While it is recommended to use average of multiple blood pressure measurements taken for weeks to months to characterize individual’s blood pressure level, high cost, limited resources and time restricted the authors from doing so. However studies on effect of sequential blood pressure reading in normal and hypertensive adults have indicated that the difference between the subsequent BP measurements depends on age, BMI and initial BP level(24,25). This may be the one of the reasons why no significant difference was observed between the first and second reading of BP in 275 young subjects of our study. But efficacy of single measurement protocol in young individuals needs to be established.

Even though the blood pressure measurements were measured as exact as possible there may be some digit preference in our data.
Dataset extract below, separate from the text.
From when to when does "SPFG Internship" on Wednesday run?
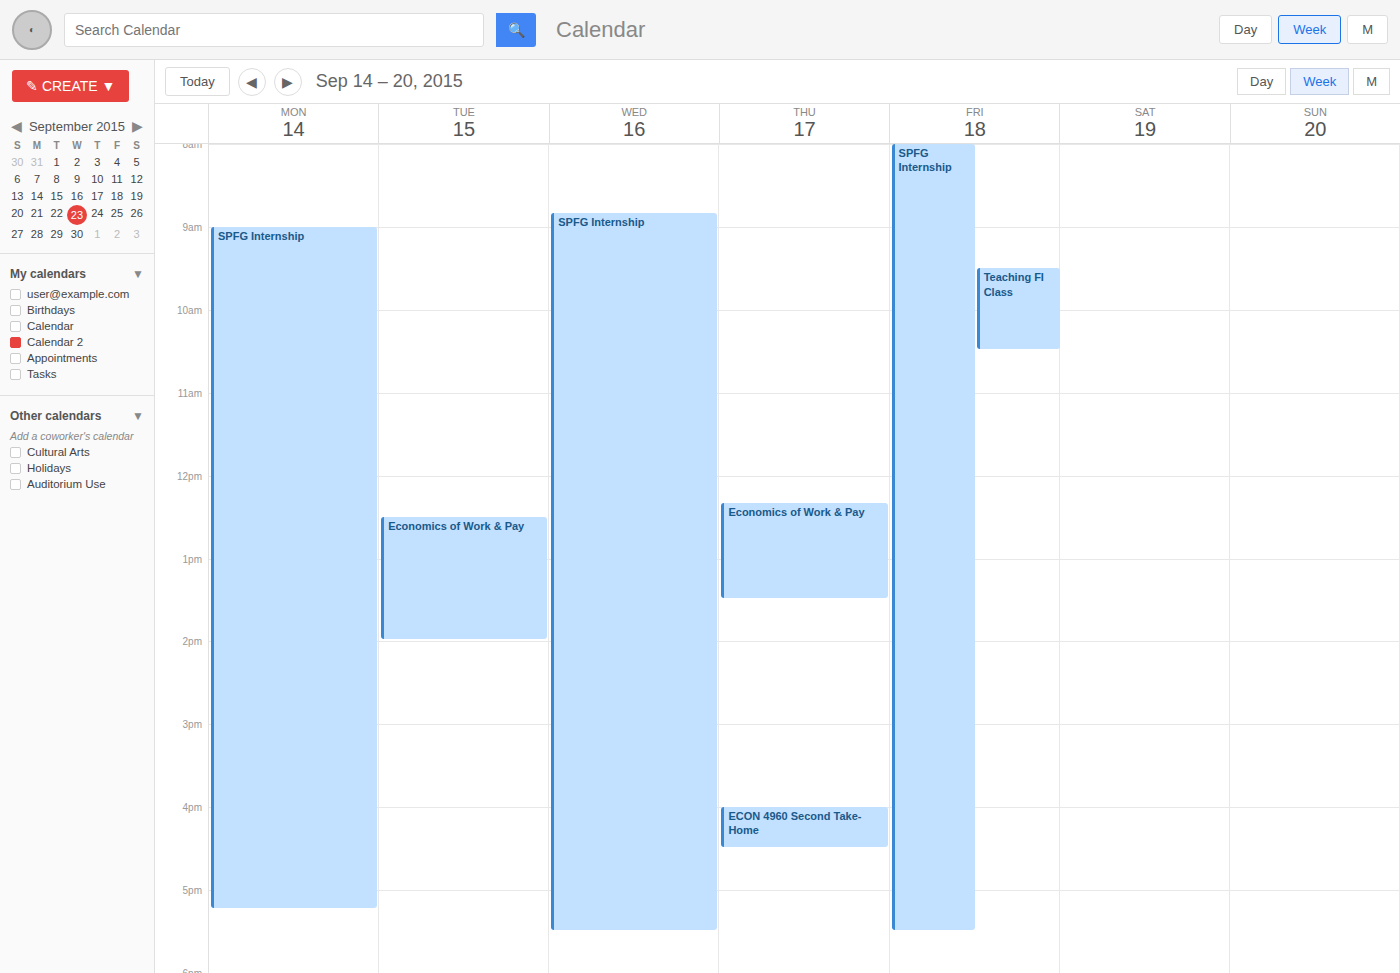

This effect is unlikely to be large as reported in the previous studies(7,26). Blood pressure is also influenced by various other factors such as time of the day, ambience, fasting vs. non-fasting state of the subject etc., which could not be controlled in the study.

Acknowledgements

We would like to thank Dr. Anura Kurpad and Dr. M. Vaz, Department of Nutrition, St. John’s Medical College, for critical review of the data and Dr. Rajeev Sharma, Head, Department of Physiology, MSRMC, for the support.

Contributors: Concept, design and final approval by PKM and ND; acquisition, interpretation and drafting by PK; PK will act as the guarantor of the study; Analysis of data by TK.

Funding: Dr. Thennarasu was supported by Fogarty International Training Grant Number D43 TW00 5811.

Competent interests: None.

Key Messages

• This study gives the insight into the blood pressure ranges in the healthy children of state of Karnataka. The authors believe that the table could be useful to decipher a particular child’s blood pressure as normal or outside the normal range.